- Problem details: Reproduce all the data below exactly, line by line, and leave the pictures out.

(Dataset items)
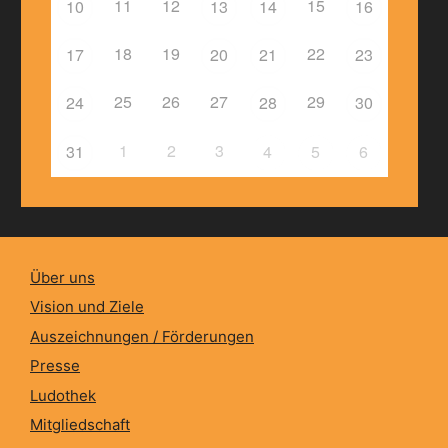
11
12
15
10
13
14
16
18
19
22
17
20
21
23
25
26
27
29
24
28
30
1
2
3
31
4
5
6
Über uns
Vision und Ziele
Auszeichnungen / Förderungen
Presse
Ludothek
Mitgliedschaft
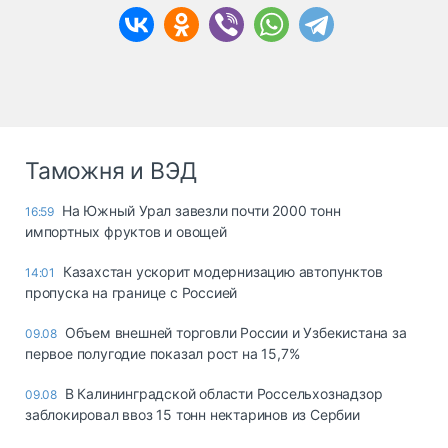
Таможня и ВЭД
На Южный Урал завезли почти 2000 тонн
16:59
импортных фруктов и овощей
Казахстан ускорит модернизацию автопунктов
14:01
пропуска на границе с Россией
Объем внешней торговли России и Узбекистана за
09.08
первое полугодие показал рост на 15,7%
В Калининградской области Россельхознадзор
09.08
заблокировал ввоз 15 тонн нектаринов из Сербии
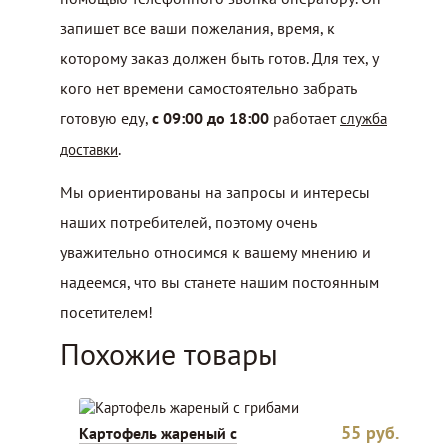
запишет все ваши пожелания, время, к
которому заказ должен быть готов. Для тех, у
кого нет времени самостоятельно забрать
готовую еду,
с 09:00 до 18:00
работает
служба
.
доставки
Мы ориентированы на запросы и интересы
наших потребителей, поэтому очень
уважительно относимся к вашему мнению и
надеемся, что вы станете нашим постоянным
посетителем!
Похожие товары
55
руб.
Картофель жареный с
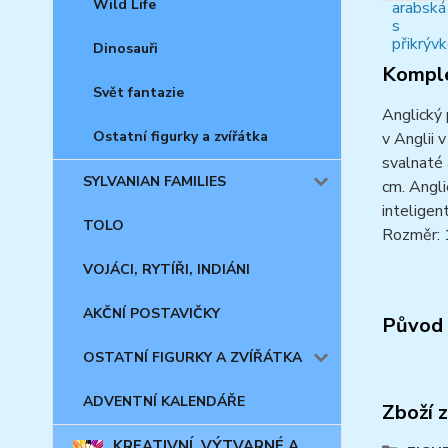
Wild Life
Dinosauři
Komple
Svět fantazie
Anglický 
Ostatní figurky a zvířátka
v Anglii 
svalnaté 
SYLVANIAN FAMILIES
cm. Angli
inteligen
TOLO
Rozměr: 
VOJÁCI, RYTÍŘI, INDIÁNI
AKČNÍ POSTAVIČKY
Původ 
OSTATNÍ FIGURKY A ZVÍŘÁTKA
ADVENTNÍ KALENDÁŘE
Zboží 
KREATIVNÍ, VÝTVARNÉ A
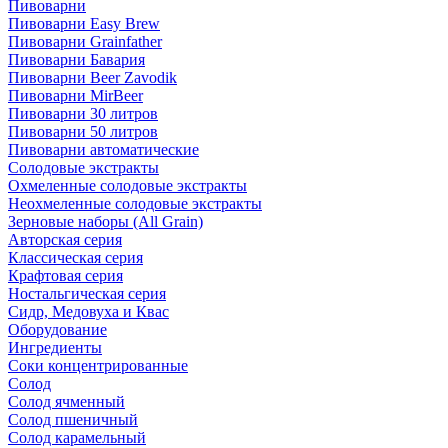
Пивоварни
Пивоварни Easy Brew
Пивоварни Grainfather
Пивоварни Бавария
Пивоварни Beer Zavodik
Пивоварни MirBeer
Пивоварни 30 литров
Пивоварни 50 литров
Пивоварни автоматические
Солодовые экстракты
Охмеленные солодовые экстракты
Неохмеленные солодовые экстракты
Зерновые наборы (All Grain)
Авторская серия
Классическая серия
Крафтовая серия
Ностальгическая серия
Сидр, Медовуха и Квас
Оборудование
Ингредиенты
Соки концентрированные
Солод
Солод ячменный
Солод пшеничный
Солод карамельный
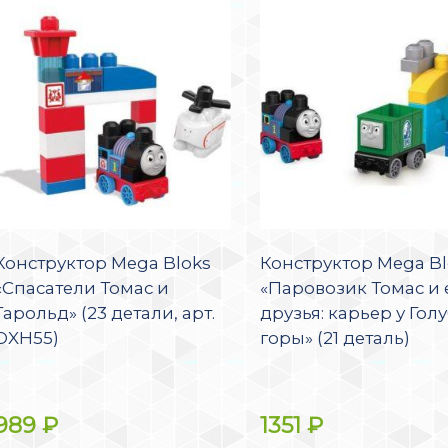
Конструктор Mega Bloks
Конструктор Mega Bl
«Спасатели Томас и
«Паровозик Томас и 
Гарольд» (23 детали, арт.
друзья: карьер у Гол
DXH55)
горы» (21 деталь)
989
₽
1351
₽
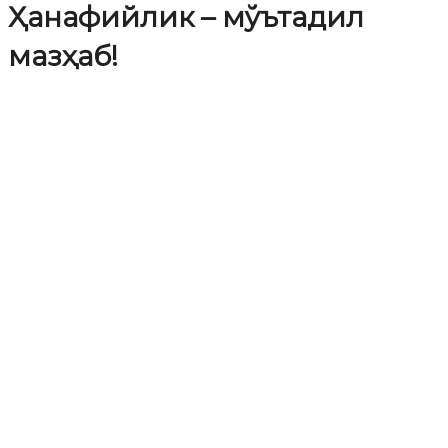
Ҳанафийлик – мўътадил
мазҳаб!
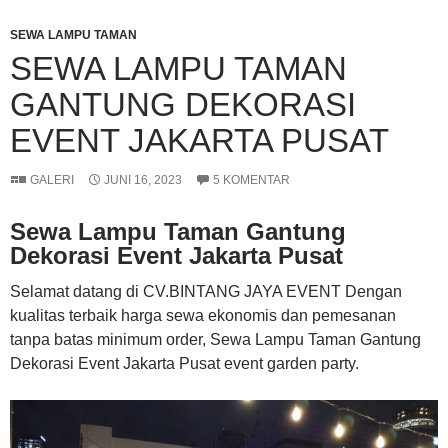
SEWA LAMPU TAMAN
SEWA LAMPU TAMAN
GANTUNG DEKORASI
EVENT JAKARTA PUSAT
GALERI
JUNI 16, 2023
5 KOMENTAR
Sewa Lampu Taman Gantung
Dekorasi Event Jakarta Pusat
Selamat datang di CV.BINTANG JAYA EVENT Dengan
kualitas terbaik harga sewa ekonomis dan pemesanan
tanpa batas minimum order, Sewa Lampu Taman Gantung
Dekorasi Event Jakarta Pusat event garden party.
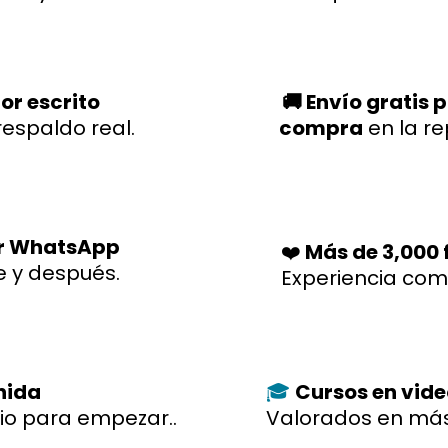
or escrito
🚚 Envío gratis 
respaldo real.
compra
en la r
r WhatsApp
❤️
Más de 3,000 f
e y después.
Experiencia co
enida
Cursos en vid
🎓
io para empezar..
Valorados en más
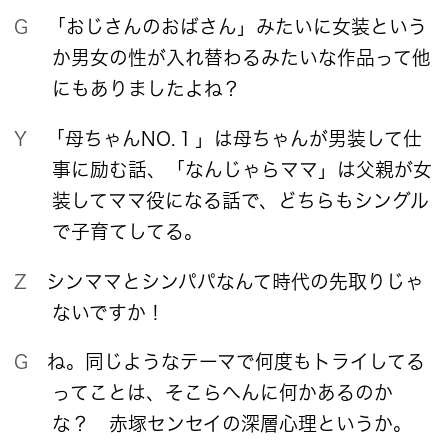
G 「おじさんのおばさん」みたいに女装という
か男女の性が入れ替わるみたいな作品って他
にもありましたよね？
Y 「母ちゃんNO.１」は母ちゃんが男装して仕
事に励む話、「なんじゃらママ」は父親が女
装してママ役になる話で、どちらもシングル
で子育てしてる。
Z シンママとシンパパなんて時代の先取りじゃ
ないですか！
G ね。同じようなテーマで何度もトライしてる
ってことは、そこらへんに何かあるのか
な？ 赤塚センセイの深層心理というか。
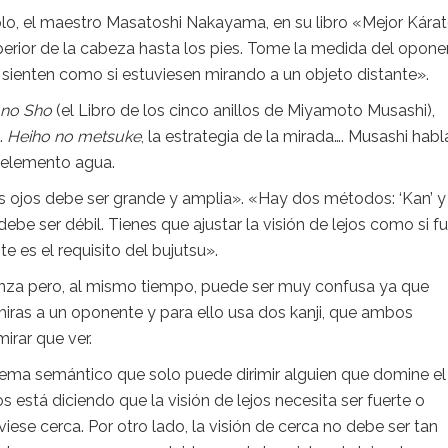
lo, el maestro Masatoshi Nakayama, en su libro «Mejor Kára
perior de la cabeza hasta los pies. Tome la medida del opone
e sienten como si estuviesen mirando a un objeto distante».
 no Sho
(el Libro de los cinco anillos de Miyamoto Musashi),
.
Heiho no metsuke
, la estrategia de la mirada…. Musashi habl
l elemento agua.
 ojos debe ser grande y amplia». «Hay dos métodos: ‘Kan’ y
’ debe ser débil. Tienes que ajustar la visión de lejos como si f
te es el requisito del bujutsu».
anza pero, al mismo tiempo, puede ser muy confusa ya que
iras a un oponente y para ello usa dos kanji, que ambos
irar que ver.
tema semántico que solo puede dirimir alguien que domine el
s está diciendo que la visión de lejos necesita ser fuerte o
iese cerca. Por otro lado, la visión de cerca no debe ser tan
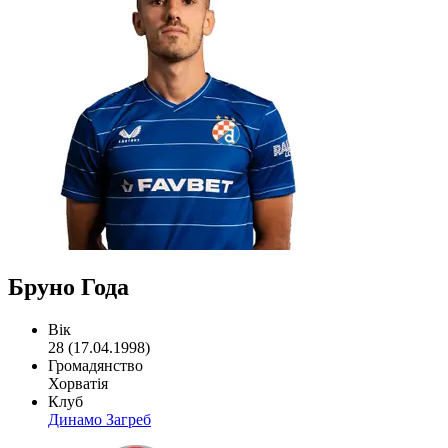
Бруно Года
Вік
28 (17.04.1998)
Громадянство
Хорватія
Клуб
Динамо Загреб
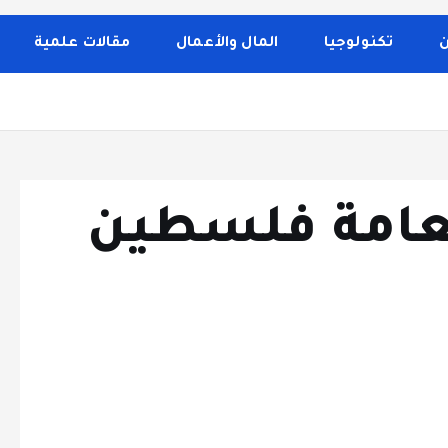
 الصحة والجمال، وصفات الطبخ، العلاقة الزوجية، الأبراج، الفن 
إلى تغطية مواضيع تتعلق بالأمومة والعناية الشخصية. الموقع م
ن
تكنولوجيا
المال والأعمال
مقالات علمية
العامة فلسطين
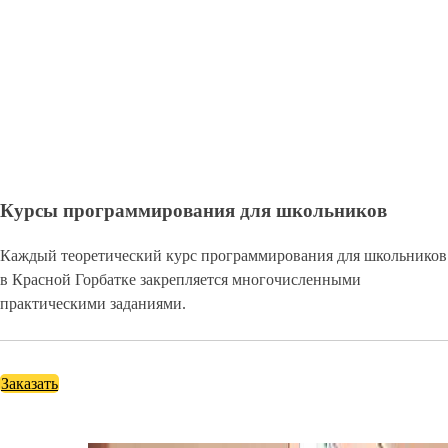
Курсы программирования для школьников
Каждый теоретический курс программирования для школьников
в Красной Горбатке закрепляется многочисленными
практическими заданиями.
Заказать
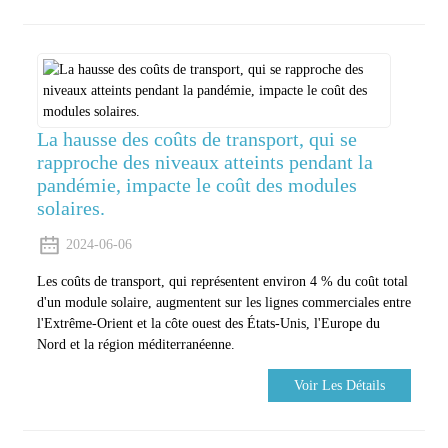
La hausse des coûts de transport, qui se
rapproche des niveaux atteints pendant la
pandémie, impacte le coût des modules
solaires.
2024-06-06
Les coûts de transport, qui représentent environ 4 % du coût total
d'un module solaire, augmentent sur les lignes commerciales entre
l'Extrême-Orient et la côte ouest des États-Unis, l'Europe du
Nord et la région méditerranéenne.
Voir Les Détails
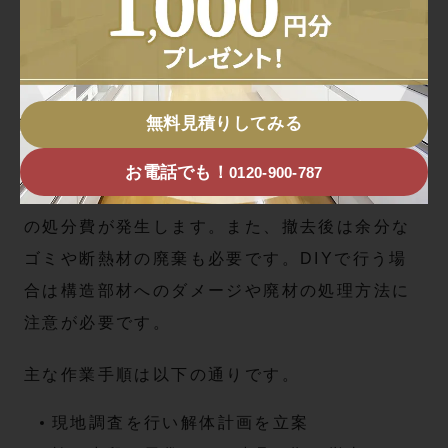
構造の確認を行い、解体範囲や作業手順をプラ
ンニングします。この調査は安全かつ効率的な
工事を進めるうえで欠かせません。強度を落と
さないように、柱や耐力壁は撤去せず残すのが
無料見積りしてみる
一般的です。
お電話でも！
0120-900-787
多くの場合、押入れの中段棚や襖の撤去、下地
の処分費が発生します。また、撤去後は余分な
ゴミや断熱材の廃棄も必要です。DIYで行う場
合は構造部材へのダメージや廃材の処理方法に
注意が必要です。
主な作業手順は以下の通りです。
現地調査を行い解体計画を立案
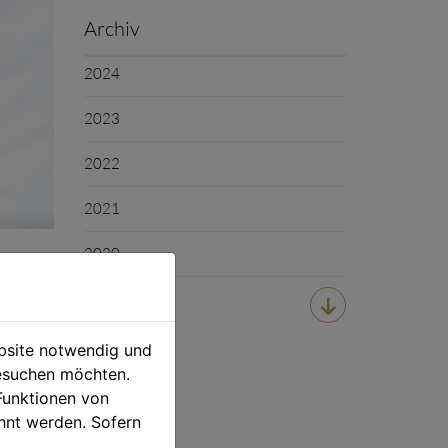
Archiv
2024
2023
2022
2021
2020

ebsite notwendig und
esuchen möchten.
Funktionen von
hnt werden. Sofern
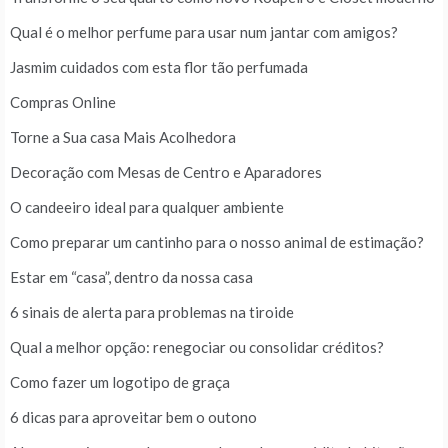
Qual é o melhor perfume para usar num jantar com amigos?
Jasmim cuidados com esta flor tão perfumada
Compras Online
Torne a Sua casa Mais Acolhedora
Decoração com Mesas de Centro e Aparadores
O candeeiro ideal para qualquer ambiente
Como preparar um cantinho para o nosso animal de estimação?
Estar em “casa”, dentro da nossa casa
6 sinais de alerta para problemas na tiroide
Qual a melhor opção: renegociar ou consolidar créditos?
Como fazer um logotipo de graça
6 dicas para aproveitar bem o outono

- Completed exercise:
11
12
15
10
13
14
16
18
19
22
17
20
21
23
25
26
27
29
24
28
30
1
2
3
31
4
5
6
Über uns
Vision und Ziele
Auszeichnungen / Förderungen
Presse
Ludothek
Mitgliedschaft
Таможня и ВЭД
На Южный Урал завезли почти 2000 тонн
16:59
импортных фруктов и овощей
Казахстан ускорит модернизацию автопунктов
14:01
пропуска на границе с Россией
Объем внешней торговли России и Узбекистана за
09.08
первое полугодие показал рост на 15,7%
В Калининградской области Россельхознадзор
09.08
заблокировал ввоз 15 тонн нектаринов из Сербии
запишет все ваши пожелания, время, к
которому заказ должен быть готов. Для тех, у
кого нет времени самостоятельно забрать
готовую еду,
с 09:00 до 18:00
работает
служба
.
доставки
Мы ориентированы на запросы и интересы
наших потребителей, поэтому очень
уважительно относимся к вашему мнению и
надеемся, что вы станете нашим постоянным
посетителем!
Похожие товары
55
руб.
Картофель жареный с
Wild Life
Dinosauři
Komple
Svět fantazie
Anglický 
Ostatní figurky a zvířátka
v Anglii 
svalnaté 
SYLVANIAN FAMILIES
cm. Angli
inteligen
TOLO
Rozměr: 
VOJÁCI, RYTÍŘI, INDIÁNI
AKČNÍ POSTAVIČKY
Původ 
OSTATNÍ FIGURKY A ZVÍŘÁTKA
ADVENTNÍ KALENDÁŘE
Zboží 
KREATIVNÍ, VÝTVARNÉ A
Пивоварни
Пивоварни Easy Brew
Пивоварни Grainfather
Пивоварни Бавария
Пивоварни Beer Zavodik
Пивоварни MirBeer
Пивоварни 30 литров
Пивоварни 50 литров
Пивоварни автоматические
Солодовые экстракты
Охмеленные солодовые экстракты
Неохмеленные солодовые экстракты
Зерновые наборы (All Grain)
Авторская серия
Классическая серия
Крафтовая серия
Ностальгическая серия
Сидр, Медовуха и Квас
Оборудование
Ингредиенты
Соки концентрированные
Солод
Солод ячменный
Солод пшеничный
Солод карамельный
Конструктор Mega Bloks
Конструктор Mega Bl
«Спасатели Томас и
«Паровозик Томас и 
Гарольд» (23 детали, арт.
друзья: карьер у Гол
DXH55)
горы» (21 деталь)
989
₽
1351
₽
Ҳанафийлик – мўътадил
мазҳаб!
SEWA LAMPU TAMAN
SEWA LAMPU TAMAN
GANTUNG DEKORASI
EVENT JAKARTA PUSAT
GALERI
JUNI 16, 2023
5 KOMENTAR
Sewa Lampu Taman Gantung
Dekorasi Event Jakarta Pusat
Selamat datang di CV.BINTANG JAYA EVENT Dengan
kualitas terbaik harga sewa ekonomis dan pemesanan
tanpa batas minimum order, Sewa Lampu Taman Gantung
Dekorasi Event Jakarta Pusat event garden party.
or escrito
🚚 Envío gratis 
respaldo real.
compra
en la r
r WhatsApp
❤️
Más de 3,000 f
e y después.
Experiencia co
enida
Cursos en vid
🎓
io para empezar..
Valorados en más
G 「おじさんのおばさん」みたいに女装という
か男女の性が入れ替わるみたいな作品って他
にもありましたよね？
Y 「母ちゃんNO.１」は母ちゃんが男装して仕
事に励む話、「なんじゃらママ」は父親が女
装してママ役になる話で、どちらもシングル
で子育てしてる。
Z シンママとシンパパなんて時代の先取りじゃ
ないですか！
G ね。同じようなテーマで何度もトライしてる
ってことは、そこらへんに何かあるのか
な？ 赤塚センセイの深層心理というか。
lo, el maestro Masatoshi Nakayama, en su libro «Mejor Kára
perior de la cabeza hasta los pies. Tome la medida del opone
e sienten como si estuviesen mirando a un objeto distante».
 no Sho
(el Libro de los cinco anillos de Miyamoto Musashi),
.
Heiho no metsuke
, la estrategia de la mirada…. Musashi habl
l elemento agua.
 ojos debe ser grande y amplia». «Hay dos métodos: ‘Kan’ y
’ debe ser débil. Tienes que ajustar la visión de lejos como si f
te es el requisito del bujutsu».
anza pero, al mismo tiempo, puede ser muy confusa ya que
iras a un oponente y para ello usa dos kanji, que ambos
irar que ver.
tema semántico que solo puede dirimir alguien que domine el
s está diciendo que la visión de lejos necesita ser fuerte o
iese cerca. Por otro lado, la visión de cerca no debe ser tan
Бруно Года
Вік
28 (17.04.1998)
Громадянство
Хорватія
Клуб
Динамо Загреб
 الصحة والجمال، وصفات الطبخ، العلاقة الزوجية، الأبراج، الفن 
إلى تغطية مواضيع تتعلق بالأمومة والعناية الشخصية. الموقع م
ن
تكنولوجيا
المال والأعمال
مقالات علمية
العامة فلسطين
Курсы программирования для школьников
Каждый теоретический курс программирования для школьников
в Красной Горбатке закрепляется многочисленными
практическими заданиями.
Заказать
La hausse des coûts de transport, qui se
rapproche des niveaux atteints pendant la
pandémie, impacte le coût des modules
solaires.
2024-06-06
Les coûts de transport, qui représentent environ 4 % du coût total
d'un module solaire, augmentent sur les lignes commerciales entre
l'Extrême-Orient et la côte ouest des États-Unis, l'Europe du
Nord et la région méditerranéenne.
Voir Les Détails
構造の確認を行い、解体範囲や作業手順をプラ
ンニングします。この調査は安全かつ効率的な
工事を進めるうえで欠かせません。強度を落と
さないように、柱や耐力壁は撤去せず残すのが
無料見積りしてみる
一般的です。
お電話でも！
0120-900-787
多くの場合、押入れの中段棚や襖の撤去、下地
の処分費が発生します。また、撤去後は余分な
ゴミや断熱材の廃棄も必要です。DIYで行う場
合は構造部材へのダメージや廃材の処理方法に
注意が必要です。
主な作業手順は以下の通りです。
現地調査を行い解体計画を立案
Archiv
2024
2023
2022
2021
2020

ebsite notwendig und
esuchen möchten.
Funktionen von
hnt werden. Sofern
Qual é o melhor perfume para usar num jantar com amigos?
Jasmim cuidados com esta flor tão perfumada
Compras Online
Torne a Sua casa Mais Acolhedora
Decoração com Mesas de Centro e Aparadores
O candeeiro ideal para qualquer ambiente
Como preparar um cantinho para o nosso animal de estimação?
Estar em “casa”, dentro da nossa casa
6 sinais de alerta para problemas na tiroide
Qual a melhor opção: renegociar ou consolidar créditos?
Como fazer um logotipo de graça
6 dicas para aproveitar bem o outono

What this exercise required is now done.